- Born: May 11, 1928 Frankfurt, Germany
- Died: January 20, 2008 (aged 79) Belmont, Massachusetts, U.S.
- Education: Cornell University Columbia University
- Scientific career
- Fields: Physics
- Workplaces: Harvard University General Electric Research Laboratory
- Thesis: Scattering of Holes by Phonons in Germanium (1955)
- Doctoral advisor: Albert Overhauser
- Doctoral students: Neil F. Johnson

= Henry Ehrenreich =

American material scientist

Henry Ehrenreich (May 11, 1928 – January 20, 2008) was an American physicist and Harvard professor who did research on semiconductors and solid-state physics.

After fleeing Germany as a child, his family settled in New York where he attended university. He conducted research in a laboratory for General Electric, and his expertise in semiconductors and the physics of materials allowed him to advise two US departments. As a professor, he devoted much effort to improve the quality of education, eventually becoming the first ombudsman for Harvard.

==Personal life==
Henry Ehrenreich was born on May 11, 1928, in Frankfurt to German Jews Frieda and Nathan Ehrenreich. His father was a prominent pianist and choral conductor, but in 1934 lost his position under the Nazi regime and was deported to Dachau in the wake of the Kristallnacht. He was released on December 7, 1938, and was able to flee Germany ten days later.

Henry was able to flee Germany via the Kindertransport, and was first taken to a foster home in England, but was soon sent to another foster home in Letchworth due to the evacuation of children from London. His German-speaking foster family there held Nazi sympathies and mistreated him. After his mother fled Germany on August 24, 1939, shortly before war broke out, he was placed with another family in Ditchling, where they could visit.

The family finally obtained US visas in the fall of 1939, and was finally reunited in March 1940 in New York. His father found work two years later as a choral conductor in Buffalo and Henry enrolled in high school there. A New York State scholarship allowed him to study at Cornell where he graduated in 1950. A year earlier, he met Tema Hasnas, and they married in 1953.

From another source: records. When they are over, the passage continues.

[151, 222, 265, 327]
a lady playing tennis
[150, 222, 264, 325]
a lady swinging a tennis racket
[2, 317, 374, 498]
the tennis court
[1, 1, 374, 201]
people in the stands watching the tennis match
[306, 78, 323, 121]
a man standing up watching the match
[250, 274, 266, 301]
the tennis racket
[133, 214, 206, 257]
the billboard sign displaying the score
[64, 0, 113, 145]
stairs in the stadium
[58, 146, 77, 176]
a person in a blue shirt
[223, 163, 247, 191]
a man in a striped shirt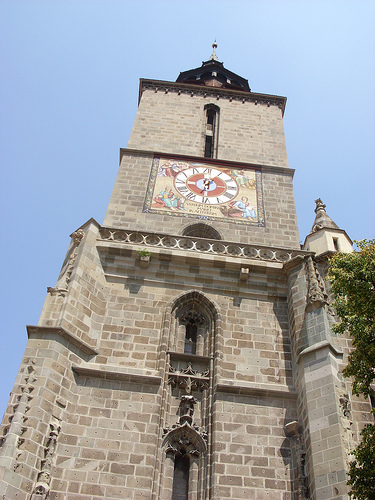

Notwithstanding his decision to become a theoretical physicist, Ehrenreich shared a love for music with his father and was a skilled pianist. He was also an early adopter of e-mail and the World Wide Web, despite already being considered an "elder of the faculty" in 1996. He stated that he got a PowerBook because Macs were "for idiots" and "kind of lick your hands and are friendly", but was still asking people in the hall for technical help.

He died on January 20, 2008, in Belmont, leaving behind his wife Tema, his daughter, his two sons and 10 grandchildren.

==Career==
After graduating, Ehrenreich studied at Columbia University for an academic year, returning to Cornell in 1951 where he began work as an assistant teacher. He took an interest in semiconductors and related problems, and started writing his doctoral thesis under Albert Overhauser on the "Scattering of Holes by Phonons in Germanium", finishing it in 1955.

To continue his research into surface and solid state science, he went to the General Electric Research Laboratory. During his time there, three children were born to the couple.

He moved to Harvard University in 1960 and was appointed professor in 1963 at the Harvard Division of Engineering and Applied Sciences. His research coincided with the boom in semiconductor applications, and Ehrenreich authored over 200 papers over the course of his career. He also co-authored the annual review Solid State Physics together with Frederick Seitz and David Turnbull.

During the 1973 oil crisis, he was asked to assess solar photovoltaic cells, served as an advisor to the Department of Energy, and headed a study group on the matter from 1977 to 1981 before testifying to Congress in 1985. He also served on the DARPA Materials Council of the Department of Defense for 20 years, and participated in numerous national and international committees.

Apart from his scientific contributions, Ehrenreich actively tried to improve Harvard undergraduate education in science and engineering and chaired the Core Committee on Science between 1987 and 1999. When the Core Curriculum at Harvard came under scrutiny in 1989, he remarked: "The present system we have is working pretty well. But you can always ask if we can do better."

Ehrenreich was also part of a committee that decided on Free Speech Guidelines at Harvard in the wake of an intense debate about a Confederate Flag hung from a dorm room window in 1990. In February 2003, Ehrenreich and Lydia Cummings were appointed ombudsmen for Harvard university, promising a "safe haven" for people affected by problems stemming from the university, with the office remaining independent of Harvard's administrative structure. They handled around 150 cases during the first year.

Ehrenreich was critical of a distinction between "strategic" applied research and "curiosity-driven" basic research, recounting the freedom to choose his own projects at the General Electric lab, and pointing to advances in semiconductor science that he saw as the result of an open stance towards basic research during the 50s.